Stem Cells and Scleroderma

Results from a recent study performed by Duke University show that stem cell therapy may prove to be a highly effective treatment option for people with scleroderma.

What is Scleroderma?

According to the Scleroderma Foundation, approximately 300,000 people in the U.S. are living with the condition. Scleroderma is an autoimmune condition caused by an overactive immune system. It affects the skin, blood vessels, and organs, and causes pain, inflammation, debilitation, the thickening of connective tissue, and organ failure.

Treating Scleroderma

There is no cure for scleroderma, and many conventional treatments, such as steroids and immunosuppressant drug therapy, are not effective long-term.

The Duke study found that patients with severe cases of scleroderma improved significantly through a combination of therapies that included chemotherapy, radiation, and a stem cell transplant.

Before beginning the study, the Duke researchers developed a stem cell transplant conditioning regimen that combined stem cell therapy with high levels of chemotherapy and whole-body radiation to destroy the malfunctioning cells triggered by the overactive immune system. Thirty-six participants with scleroderma received a stem cell transplant at random after the chemotherapy and radiation portions of the study were completed.

The stem cells were taken from the patients’ blood.

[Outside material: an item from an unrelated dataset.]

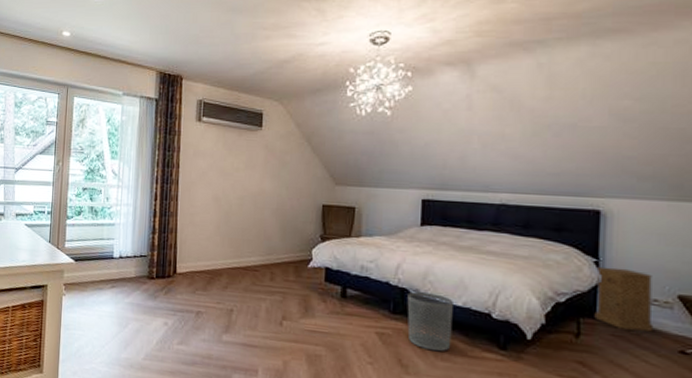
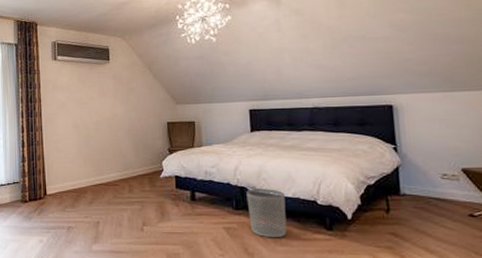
nightstand: present [594,267,653,332] -> none [397,151,446,201]

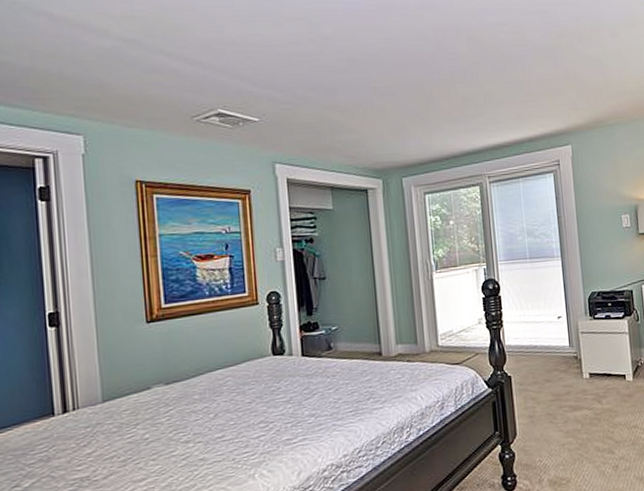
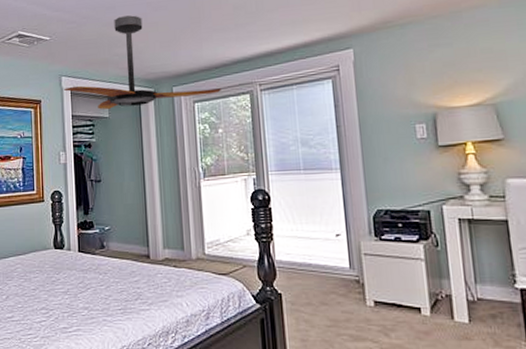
ceiling fan: none [279,99,452,201] -> present [64,15,221,110]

The goal of the study was to replace malfunctioning lymphocytes, a form of blood cell that plays a vital role in the body’s ability to defend itself against illness, injury, and infection.

“Stem cells have a powerful immunomodulatory effect, and can help reset the immune system,” said Dr. Bill Johnson, M.D.

Johnson is a Dallas, Texas, physician who uses autologous adipose fat stem cell therapy to treat patients with scleroderma, lupus, and other autoimmune diseases.

“Stem cells also have the additional benefits of having the infinite ability to regenerate themselves, which provides powerful healing,” Johnson said.

In addition to their ability to treat malfunctioning immune systems, stem cells can also heal many different types of tissue.

“Stem cells are undifferentiated cells. Being undifferentiated means they can repair a wide range of tissues, including tissue damaged by scleroderma,” Johnson said.

In addition to the 36 participants who received the stem cell transplant, 39 participants were given a year-long series of injections of the drug cyclophosphamide, a commonly used treatment for severe cases of scleroderma.

Over the next 10 years, researchers monitored patients to see if they improved more after receiving stem cell therapy or the cyclophosphamide. Fifty-four months into the study, participants were scored and compared regarding survival, quality of life, organ function, and skin hardening. Findings showed that 67 percent of the participants saw a significant benefit from the stem cell transplant treatment, compared to 33 percent of those who received cyclophosphamide.

One benefit seen after the stem cell transplant treatment is that patients needed fewer immunosuppressant drugs. Only 9 percent of the participants who received the stem cell transplant went back to taking their anti-scleroderma medications, compared to 44 percent of those who received cyclophosphamide.

While the need to rely on drug therapy decreased, the survival rate of those receiving stem cell therapy went up. The survival rate at the six-year mark was 86 percent, compared to 51 percent of the patients who took cyclophosphamide.

“In many instances, stem cell therapy is beneficial for those individuals who do not respond to or cannot tolerate conventional medical treatments,” Johnson said.

Previous studies of scleroderma and stem cell transplants have proved to be viable but did not include the intense radiation that the Duke University study included. As a result, the standard treatment of scleroderma is still immunosuppressant drug therapy.

“The ability to show the benefits of stem cell therapy such as increased longevity is significant to developing future treatments,” Johnson said.



Duke University Medical Center. “Stem cell transplant is better than drug therapy for scleroderma.” ScienceDaily. ScienceDaily, 5 January 2018

Scleroderma Foundation. Patients and Newly Diagnosed. 2018.